Holiday Pay: the saga continues

It’s well established that workers are entitled to receive their “normal remuneration” during the four weeks of annual leave under the Working Time Directive. However, what constitutes “normal remuneration” has, and continues to be, somewhat of a grey area.

Case law confirms that “normal remuneration” should include anything intrinsically linked to the performance of the tasks which the worker is required to carry out under the contract of employment. The Employment Appeal Tribunal (EAT) has already confirmed that contractual commission payments and non-guaranteed overtime payments (where the employer is not obliged to provide the overtime, but the worker is obliged to work it if requested) should form part of such “normal remuneration”. However, the issue of voluntary overtime payments has only recently been addressed by the Tribunals in England and Wales.

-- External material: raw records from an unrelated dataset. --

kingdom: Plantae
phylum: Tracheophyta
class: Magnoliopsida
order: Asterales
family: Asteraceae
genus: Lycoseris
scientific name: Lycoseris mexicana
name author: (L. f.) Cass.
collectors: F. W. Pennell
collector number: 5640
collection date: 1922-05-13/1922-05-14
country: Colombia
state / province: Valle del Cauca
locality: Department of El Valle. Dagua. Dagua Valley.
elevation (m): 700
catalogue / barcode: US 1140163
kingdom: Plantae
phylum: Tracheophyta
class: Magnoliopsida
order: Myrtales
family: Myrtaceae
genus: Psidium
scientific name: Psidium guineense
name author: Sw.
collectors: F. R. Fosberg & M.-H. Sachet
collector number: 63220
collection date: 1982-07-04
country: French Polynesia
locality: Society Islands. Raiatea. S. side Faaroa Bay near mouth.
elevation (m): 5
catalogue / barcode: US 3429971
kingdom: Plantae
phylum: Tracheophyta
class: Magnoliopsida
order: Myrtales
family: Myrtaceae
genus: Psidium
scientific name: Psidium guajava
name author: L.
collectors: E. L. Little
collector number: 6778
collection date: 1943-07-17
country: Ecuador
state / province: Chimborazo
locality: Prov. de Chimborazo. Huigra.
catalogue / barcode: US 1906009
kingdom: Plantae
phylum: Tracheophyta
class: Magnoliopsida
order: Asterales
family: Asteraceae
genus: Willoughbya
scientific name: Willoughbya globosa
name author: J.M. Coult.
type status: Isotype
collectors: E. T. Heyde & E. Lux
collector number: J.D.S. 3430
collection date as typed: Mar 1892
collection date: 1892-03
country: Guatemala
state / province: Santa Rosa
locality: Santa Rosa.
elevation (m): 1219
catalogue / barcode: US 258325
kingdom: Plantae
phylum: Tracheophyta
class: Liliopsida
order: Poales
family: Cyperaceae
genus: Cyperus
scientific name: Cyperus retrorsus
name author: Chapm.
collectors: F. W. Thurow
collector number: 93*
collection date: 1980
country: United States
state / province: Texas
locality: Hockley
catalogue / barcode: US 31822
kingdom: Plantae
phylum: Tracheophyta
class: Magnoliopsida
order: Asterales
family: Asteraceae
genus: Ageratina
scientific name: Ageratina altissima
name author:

In Brettle v Dudley Metropolitan Borough Council ET/1300537/15, the Employment Tribunal was required to consider whether voluntary overtime, voluntary standby allowances and voluntary call-out payments should have been included when calculating holiday pay. The Tribunal found that a number of the voluntary payments had been made with sufficient consistency and regularity to be properly described as forming part of “normal remuneration” and should therefore have been included by the Council when calculating holiday pay. Interestingly, the Employment Tribunal also relied upon the fact that workers shouldn’t be deterred from taking leave in its reasoning.

We also understand from the Unite Legal Services website that the issue of voluntary overtime and holiday pay was dealt with by the Liverpool Employment Tribunal in the case of Butt v Advel. While we have not had sight of the judgment (this was again an Employment Tribunal, rather than an EAT judgment) we understand that the Tribunal reached a similar decision to that reached in the Dudley case finding that there was both regularity and normality to the voluntary overtime carried out by the Claimant and as such the employer had breached the Working Time Regulations by failing to include this in its calculation of holiday pay.

Whilst it’s important to note that Dudley and Butt are only Employment Tribunal decisions and therefore non-binding, the cases are nevertheless very useful in terms of demonstrating the Tribunals’ approach to holiday pay calculations and the direction of travel on this issue. It’s becoming increasingly clear that the key question is whether the remuneration is such that is “normally” received, a question that has not been examined or elucidated upon in any detail so far. When deciding this question the Tribunal will look at the individual facts of the case and in particular the frequency and regularity with which the payment is made. Hopefully more guidance will follow.

The issue of voluntary overtime payments will need to be considered by the EAT before it becomes binding. However, the decision is likely to give those employers who are not already including regularly worked voluntary overtime in holiday pay real food for thought.